His teaching combines academic Buddhist scholarship with contemplative practice, with particular focus on Japanese American Buddhist history and on the meeting of Buddhism with American religious experience. The work draws on Zen practice as the foundational framework, taught with care for the textures of present experience rather than as abstract doctrine. Zazen sits at the center of the practice, with breath and posture as the steady anchors. Koan practice or shikantaza enters depending on the lineage stream, and the teaching emphasizes direct present recognition rather than discursive elaboration. Lovingkindness gets serious time on retreat, treated as central practice rather than supplemental, and the broader brahmavihara framework offers additional ground for the slower work of equanimity and forgiveness. Daily-life integration runs through the recorded teaching as a steady concern. The same awareness that opens during a sit is the awareness that meets traffic, family, and work, and the teaching keeps coming back to that continuity rather than treating retreat as a separate world. Across the recorded teaching runs a steady commitment to the actual work of practice, the slow unfolding that doesn't always make for inspirational soundbites but that carries the path forward across years of sitting. The teaching also addresses the relational and ethical dimensions of practice in concrete ways, with attention to how meditation actually shows up in conversations, conflicts, and the small choices that make up a working life. The cushion isn't the only site of dharma.
Duncan Ryuken Williams is an established teacher in the Insight and Zen tradition descended from the Burmese and Thai vipassana lineages as carried into the West. Duncan Ryuken Williams is affiliated with Barre Center for Buddhist Studies. He's a senior scholar of Japanese Buddhism and Buddhist American history, including work on the Japanese American internment during World War II. He's the author of American Sutra: A Story of Faith and Freedom in the Second World War.
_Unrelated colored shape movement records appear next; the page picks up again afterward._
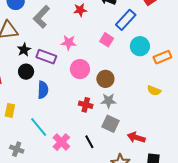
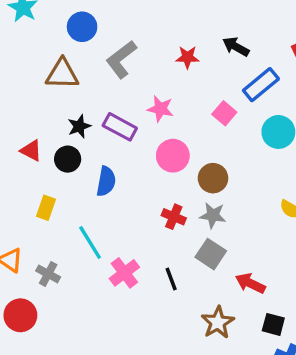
black star: (24, 50) -> (79, 126), moved
black circle: (26, 72) -> (68, 159), moved

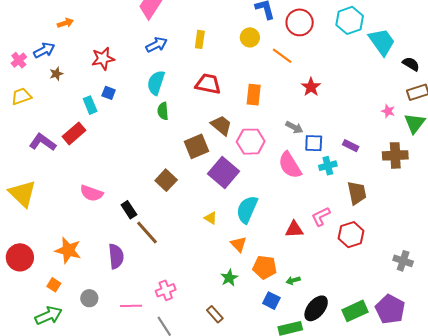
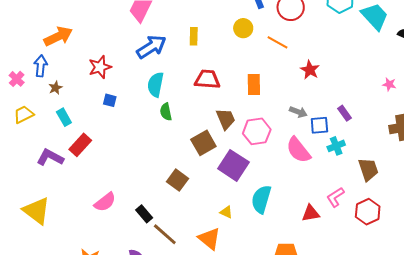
orange arrow: (65, 23) -> (58, 36), size x1.8
blue arrow: (157, 45) -> (151, 47), size x1.4
blue arrow: (44, 50) -> (41, 66), turned -50
cyan rectangle: (90, 105) -> (64, 117), moved
brown trapezoid: (221, 125) -> (226, 119), turned 35
purple rectangle: (351, 146) -> (345, 113), moved, turned 35
pink semicircle: (92, 193) -> (105, 202), turned -50
orange triangle: (239, 244) -> (209, 239), moved, size x1.4

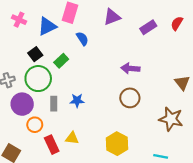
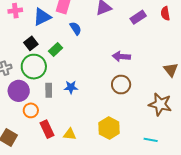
pink cross: (19, 20) -> (15, 11), turned -32
red semicircle: (177, 23) -> (165, 13), turned -40
yellow triangle: (72, 138) -> (70, 134), moved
The teacher's recorded material is mostly hosted through affiliated centers and personal platforms rather than through Dharma Seed. Established teachers occupy a useful middle position in the directory, with enough recorded teaching to give students a sustained body of work to study, and enough ongoing practice to keep developing. Students often note a warm, grounded presence and an ability to slow practice down to its actual texture rather than rush through technique. The lay-teacher form of practice this teacher works within asks something specific of students: they have to take responsibility for their own practice in ways monastic students don't always have to, since the structures of monastic life don't carry them. That responsibility is part of what the teaching points at. The wider Western Buddhist landscape that grew up across the second half of the twentieth century has produced a range of teaching voices working at the meeting point between classical Asian sources and contemporary lay practice, and this teacher is one of those voices. Across the recorded body of work runs a consistent attention to what's actually workable inside ordinary obligations rather than only in retreat.
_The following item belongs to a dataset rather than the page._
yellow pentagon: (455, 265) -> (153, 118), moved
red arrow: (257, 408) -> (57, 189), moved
Williams is a senior academic in Buddhist studies, particularly Japanese American Buddhist history. He's affiliated with BCBS. The teacher works as a layperson, in keeping with the broader Western lay-teacher form of the tradition. He's affiliated with Barre Center for Buddhist Studies.
Programs at BCBS combine academic study with contemplative practice. Retreats run on a Zen schedule with multiple zazen periods, kinhin walking practice, and dokusan or work practice depending on the lineage. The pacing is structured and the silence is firm. The tone is unhurried and grounded, with attention given to the practical questions students bring rather than to large theoretical frameworks. First-time retreatants are usually welcomed without fuss, and the format is designed to support practitioners across a range of experience levels rather than only veterans. Newer students may want to begin with shorter programs and work up to longer silent residential retreats over time.